Now, taking Jesus’ metaphor to heart, are we willing to let Him use anything in our lives in order to make us a fit tree able to handle good fruit and keep growing more of it? Being connected to Jesus means being open to having our lives daily cleaned up, thinned out, and trimmed back as He sees necessary in order to bear His fruit. We act like the trials and hard things in our lives are hurdles to get over, but what if they’re exactly what the vinedresser needs us to embrace in order to make us strong trees with sustainability through all kinds of seasons to bear all kinds of fruit? Do you feel dry or unfruitful in your relationship with Jesus? Let Him clean up, thin out, and trim back all the excess in your life, chances are your life is unkept and full of competing dead branches that need to be cut down. He might already be doing it and once that process is complete fruit will come, I promise. But He has not and will not forsake any branch that has the potential to bear good fruit.

For Christians, our fruit can be evidenced by what our lives look like.

Ephesians 5:1-14 Justice, peace, and the ending of hatred are definitely in God’s Kingdom; but the Word of the King is telling us that only the pure and sanctified can actually be a part of real justice and peace.

For people who don’t follow Jesus, but want to…Repent.

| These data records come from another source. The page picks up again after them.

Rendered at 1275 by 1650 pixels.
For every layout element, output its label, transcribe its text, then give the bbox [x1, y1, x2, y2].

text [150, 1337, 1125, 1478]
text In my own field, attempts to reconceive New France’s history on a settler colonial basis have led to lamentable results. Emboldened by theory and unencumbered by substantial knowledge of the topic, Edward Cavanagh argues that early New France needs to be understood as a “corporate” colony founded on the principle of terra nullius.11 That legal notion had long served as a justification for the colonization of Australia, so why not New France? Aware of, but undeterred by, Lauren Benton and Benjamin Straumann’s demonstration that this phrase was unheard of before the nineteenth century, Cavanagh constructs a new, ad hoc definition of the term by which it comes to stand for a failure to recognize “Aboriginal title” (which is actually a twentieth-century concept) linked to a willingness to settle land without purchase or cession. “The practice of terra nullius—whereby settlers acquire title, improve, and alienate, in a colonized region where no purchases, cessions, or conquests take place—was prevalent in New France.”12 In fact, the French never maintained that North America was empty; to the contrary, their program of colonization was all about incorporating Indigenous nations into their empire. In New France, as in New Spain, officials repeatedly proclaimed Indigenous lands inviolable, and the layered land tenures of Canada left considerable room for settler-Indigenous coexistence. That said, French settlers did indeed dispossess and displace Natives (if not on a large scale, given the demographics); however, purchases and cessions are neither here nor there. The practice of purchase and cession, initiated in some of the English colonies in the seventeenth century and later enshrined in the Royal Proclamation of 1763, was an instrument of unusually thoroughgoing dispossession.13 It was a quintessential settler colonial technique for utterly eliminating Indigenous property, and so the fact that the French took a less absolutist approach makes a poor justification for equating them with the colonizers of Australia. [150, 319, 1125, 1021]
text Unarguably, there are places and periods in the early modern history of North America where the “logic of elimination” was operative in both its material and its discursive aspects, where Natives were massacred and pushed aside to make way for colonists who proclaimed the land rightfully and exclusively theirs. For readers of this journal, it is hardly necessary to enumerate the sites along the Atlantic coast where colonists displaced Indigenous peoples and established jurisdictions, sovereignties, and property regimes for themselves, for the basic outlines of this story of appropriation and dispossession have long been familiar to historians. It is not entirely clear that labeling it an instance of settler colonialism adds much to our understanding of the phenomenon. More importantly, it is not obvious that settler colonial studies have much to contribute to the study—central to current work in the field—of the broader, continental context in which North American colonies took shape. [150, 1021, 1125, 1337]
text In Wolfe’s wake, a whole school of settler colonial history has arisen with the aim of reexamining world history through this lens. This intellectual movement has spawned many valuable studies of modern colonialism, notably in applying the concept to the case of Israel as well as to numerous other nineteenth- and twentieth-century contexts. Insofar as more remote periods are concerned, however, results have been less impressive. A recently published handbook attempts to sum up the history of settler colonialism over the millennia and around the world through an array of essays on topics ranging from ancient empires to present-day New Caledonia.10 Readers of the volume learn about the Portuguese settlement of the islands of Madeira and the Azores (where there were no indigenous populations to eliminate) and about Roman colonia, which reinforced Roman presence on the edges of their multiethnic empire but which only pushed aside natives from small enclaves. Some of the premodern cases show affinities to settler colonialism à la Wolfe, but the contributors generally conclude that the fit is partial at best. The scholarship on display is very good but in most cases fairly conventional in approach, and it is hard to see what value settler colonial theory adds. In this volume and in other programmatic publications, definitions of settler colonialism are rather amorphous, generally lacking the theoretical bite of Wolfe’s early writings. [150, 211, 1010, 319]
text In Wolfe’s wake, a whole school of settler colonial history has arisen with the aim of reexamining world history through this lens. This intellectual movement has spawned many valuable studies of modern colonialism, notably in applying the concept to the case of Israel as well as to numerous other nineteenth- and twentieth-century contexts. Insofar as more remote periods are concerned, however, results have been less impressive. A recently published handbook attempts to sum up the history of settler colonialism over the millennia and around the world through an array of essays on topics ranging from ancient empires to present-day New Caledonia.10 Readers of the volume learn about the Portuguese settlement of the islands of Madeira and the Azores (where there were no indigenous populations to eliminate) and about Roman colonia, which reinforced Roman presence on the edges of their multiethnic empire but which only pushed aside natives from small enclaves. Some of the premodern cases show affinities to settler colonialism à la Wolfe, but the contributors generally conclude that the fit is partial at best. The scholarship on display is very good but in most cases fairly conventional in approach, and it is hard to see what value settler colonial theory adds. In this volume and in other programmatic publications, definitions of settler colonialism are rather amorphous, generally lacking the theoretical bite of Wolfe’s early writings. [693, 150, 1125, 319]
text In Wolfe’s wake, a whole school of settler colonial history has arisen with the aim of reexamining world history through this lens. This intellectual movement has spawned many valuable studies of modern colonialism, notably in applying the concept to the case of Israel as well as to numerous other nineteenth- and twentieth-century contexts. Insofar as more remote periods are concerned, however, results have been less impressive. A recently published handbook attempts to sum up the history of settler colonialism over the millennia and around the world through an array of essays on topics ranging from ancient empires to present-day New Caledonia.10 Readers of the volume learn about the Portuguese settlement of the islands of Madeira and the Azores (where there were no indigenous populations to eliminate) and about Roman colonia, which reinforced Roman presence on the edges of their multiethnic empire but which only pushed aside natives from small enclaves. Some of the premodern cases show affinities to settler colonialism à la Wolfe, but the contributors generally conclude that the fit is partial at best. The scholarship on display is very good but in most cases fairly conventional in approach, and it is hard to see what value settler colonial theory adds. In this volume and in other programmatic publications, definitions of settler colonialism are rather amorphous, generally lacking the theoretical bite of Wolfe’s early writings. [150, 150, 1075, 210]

Luke 13:6-9 Fig trees take three years to produce fruit. The owner in the parable wants to cut the tree down because it hasn’t born fruit in the allotted time. The vinedresser however wants to give it another year. A year doing what? He says, “…dig around it and put on manure” (v. 8). He wants to loosen the soil so water can get to the roots a little easier through a pruning process of the ground. If the tree doesn’t respond he will let the owner cut it down. I wonder if you need to respond tonight. We have made it through another Monday and although tomorrow is not guaranteed, Jesus has extended the age of grace a little longer. How do we become good ground? It starts with repentance. We need to ask God to forgive us for bearing bad fruit or not bearing fruit at all and then allow Him to make our relationship with Him dynamic through pruning our lives. If you haven’t made the decision to follow Jesus yet, respond to his turning up of the ground one more time tonight, and bear fruit.